Asking for a Friend: Threesomes
Love And Sex

Asking for a Friend: Threesomes

Yes, wine helps.

Even if your experience with threesomes extends only as far as Sex and the City reruns, there’s one golden rule that almost anyone with just a little common sense can suss out: you probably don’t want your third to be with anyone who you know on anything deeper than an acquaintance basis. After all, it’s not exactly rocket science that sex with a best friend and, say, your long-term partner (or vice versa) could create tension in even the most progressive of romantic relationships, right?

Even with the obvious aside, the question remains: what the fuck else do you need to know before adding an extra body into your tried-and-true sexual configuration? It seems simple enough—how much could one additional person really change the dynamic? But in actuality, the potent combination of sex, vulnerability and straight up human feelings can complicate things, and fast.
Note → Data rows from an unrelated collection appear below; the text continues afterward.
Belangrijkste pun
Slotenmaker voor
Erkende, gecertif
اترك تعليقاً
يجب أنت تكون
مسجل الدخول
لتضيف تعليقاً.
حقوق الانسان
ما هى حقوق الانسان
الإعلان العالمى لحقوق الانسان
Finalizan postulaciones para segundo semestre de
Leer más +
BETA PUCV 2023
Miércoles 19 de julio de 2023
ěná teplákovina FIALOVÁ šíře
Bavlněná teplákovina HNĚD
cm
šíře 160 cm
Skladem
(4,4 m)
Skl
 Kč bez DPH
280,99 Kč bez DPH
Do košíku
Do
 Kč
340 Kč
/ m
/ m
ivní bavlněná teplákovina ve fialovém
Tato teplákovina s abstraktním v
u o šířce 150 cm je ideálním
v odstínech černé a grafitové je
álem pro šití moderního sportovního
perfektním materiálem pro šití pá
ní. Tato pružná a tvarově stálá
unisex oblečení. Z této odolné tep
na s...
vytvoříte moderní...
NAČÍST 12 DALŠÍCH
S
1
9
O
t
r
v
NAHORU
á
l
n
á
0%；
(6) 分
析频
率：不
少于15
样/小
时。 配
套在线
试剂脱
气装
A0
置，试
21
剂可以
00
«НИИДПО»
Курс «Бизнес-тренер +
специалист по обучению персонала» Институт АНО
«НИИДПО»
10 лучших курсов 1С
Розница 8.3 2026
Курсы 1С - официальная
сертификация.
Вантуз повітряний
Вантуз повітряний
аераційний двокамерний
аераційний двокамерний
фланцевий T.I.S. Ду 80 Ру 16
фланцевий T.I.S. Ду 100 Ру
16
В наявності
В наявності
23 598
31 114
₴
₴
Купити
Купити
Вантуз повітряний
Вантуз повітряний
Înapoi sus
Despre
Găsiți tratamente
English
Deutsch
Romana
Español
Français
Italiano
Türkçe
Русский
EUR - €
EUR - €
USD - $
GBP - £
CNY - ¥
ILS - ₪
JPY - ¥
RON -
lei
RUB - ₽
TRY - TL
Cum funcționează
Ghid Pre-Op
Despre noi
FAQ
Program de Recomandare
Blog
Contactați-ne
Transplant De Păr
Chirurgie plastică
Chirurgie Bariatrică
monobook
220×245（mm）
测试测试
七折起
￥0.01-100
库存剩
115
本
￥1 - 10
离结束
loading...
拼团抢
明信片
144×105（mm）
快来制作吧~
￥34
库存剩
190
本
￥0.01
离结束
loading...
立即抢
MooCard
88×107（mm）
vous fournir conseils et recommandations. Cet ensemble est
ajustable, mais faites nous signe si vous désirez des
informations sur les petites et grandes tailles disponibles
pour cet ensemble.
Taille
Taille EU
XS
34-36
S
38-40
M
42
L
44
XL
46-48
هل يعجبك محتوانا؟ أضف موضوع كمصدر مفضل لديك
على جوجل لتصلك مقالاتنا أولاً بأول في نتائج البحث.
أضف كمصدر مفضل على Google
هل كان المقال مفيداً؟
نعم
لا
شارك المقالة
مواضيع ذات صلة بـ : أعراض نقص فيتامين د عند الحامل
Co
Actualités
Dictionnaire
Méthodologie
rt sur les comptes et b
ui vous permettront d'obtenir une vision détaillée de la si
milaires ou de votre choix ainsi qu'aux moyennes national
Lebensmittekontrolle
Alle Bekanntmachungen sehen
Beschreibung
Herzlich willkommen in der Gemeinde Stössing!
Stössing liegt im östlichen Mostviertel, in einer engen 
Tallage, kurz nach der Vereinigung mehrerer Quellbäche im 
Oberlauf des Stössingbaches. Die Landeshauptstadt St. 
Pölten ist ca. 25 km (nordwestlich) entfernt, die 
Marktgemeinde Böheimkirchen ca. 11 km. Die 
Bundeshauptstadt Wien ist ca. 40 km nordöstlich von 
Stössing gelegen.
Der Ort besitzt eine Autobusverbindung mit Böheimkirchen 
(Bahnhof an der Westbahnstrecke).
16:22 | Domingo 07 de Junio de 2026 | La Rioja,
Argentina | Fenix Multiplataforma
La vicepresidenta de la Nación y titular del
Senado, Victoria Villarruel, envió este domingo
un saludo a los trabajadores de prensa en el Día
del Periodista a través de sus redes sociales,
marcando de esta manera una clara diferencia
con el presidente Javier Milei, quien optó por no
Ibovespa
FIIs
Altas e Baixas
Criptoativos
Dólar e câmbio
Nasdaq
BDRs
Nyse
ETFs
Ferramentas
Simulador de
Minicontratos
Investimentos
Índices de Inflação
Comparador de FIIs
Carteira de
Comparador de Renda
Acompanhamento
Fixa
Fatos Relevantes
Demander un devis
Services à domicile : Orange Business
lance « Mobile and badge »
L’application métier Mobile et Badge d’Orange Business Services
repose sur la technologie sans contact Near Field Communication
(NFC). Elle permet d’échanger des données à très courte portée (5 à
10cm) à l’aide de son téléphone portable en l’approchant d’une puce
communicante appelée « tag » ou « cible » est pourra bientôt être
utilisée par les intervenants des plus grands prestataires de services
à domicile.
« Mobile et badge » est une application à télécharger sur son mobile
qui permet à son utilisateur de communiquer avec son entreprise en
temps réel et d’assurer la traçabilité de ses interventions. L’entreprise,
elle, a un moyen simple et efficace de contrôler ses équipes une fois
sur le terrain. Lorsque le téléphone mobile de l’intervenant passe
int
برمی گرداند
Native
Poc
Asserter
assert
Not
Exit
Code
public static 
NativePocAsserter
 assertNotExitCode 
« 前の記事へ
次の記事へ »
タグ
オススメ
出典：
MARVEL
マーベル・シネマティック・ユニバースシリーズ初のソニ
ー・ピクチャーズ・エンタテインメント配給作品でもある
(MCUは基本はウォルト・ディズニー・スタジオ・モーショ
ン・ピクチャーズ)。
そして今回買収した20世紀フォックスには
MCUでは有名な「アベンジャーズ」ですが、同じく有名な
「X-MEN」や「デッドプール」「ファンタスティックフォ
So when we had the chance to catch up with Amy Rose Spiegel—who expertly covers the basics of the experience in her book, Action—we knew we had to consult her on the ins and outs of the act. Here’s everything we learned (we’ve fittingly broken it out into three steps because, well, we love a theme).

 


1. Set the Tone

 
“Set the tone for someone else to match. If it's something that you want to try you have to treat it like it's no big deal. If you go into it like it's a panicked, crazy, abhorrent thing, that’s what you’re suggesting to other people. If instead you pose it in a way that's calm, rational, and sweet; you set the stage for calm, rational, sweetness to come about.”

 

2. Embrace Your Nerves

 
“I think it's okay to be nervous about something as long as you are nervous in an, ‘I'm nervous because I like this,’ [way], as opposed to, ‘oh fuck, I'm doing this and it's the wrong thing to do.’ With threesomes, they are the most natural thing in the world as long as you treat them as the most natural thing in the world.”

 

3. Communicate—and Set Boundaries

 
“You just go with the feeling, you talk about it, you check in, of course, and say, ‘oh, do you want to go talk in my apartment and we'll go from there?’ You can typically tell whether people are into it, versus when they're not; and that is predominantly dictated by how casually and gently you treat it.

“If you are a part of a couple, you do need to talk about it with each other first. You have to; and not just say, ‘oh, let's try it!’, or, ‘oh, she wants it for her birthday, so I'll give her a threesome and we'll not talk about it before and it'll be a sexy surprise.’ That has a higher probability of going wrong. You really have to set the terms beforehand, and when you do that, and you've set the rules of how not to hurt somebody and you've been honest about that.”